• **TASK STATEMENT**
Take the listing below and output it again exactly.

• **SUPPLIED MATERIAL**
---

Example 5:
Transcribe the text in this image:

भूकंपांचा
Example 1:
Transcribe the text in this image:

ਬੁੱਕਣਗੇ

• **ANSWER BOX**
---

Example 5:
Transcribe the text in this image:

भूकंपांचा
Example 1:
Transcribe the text in this image:

ਬੁੱਕਣਗੇ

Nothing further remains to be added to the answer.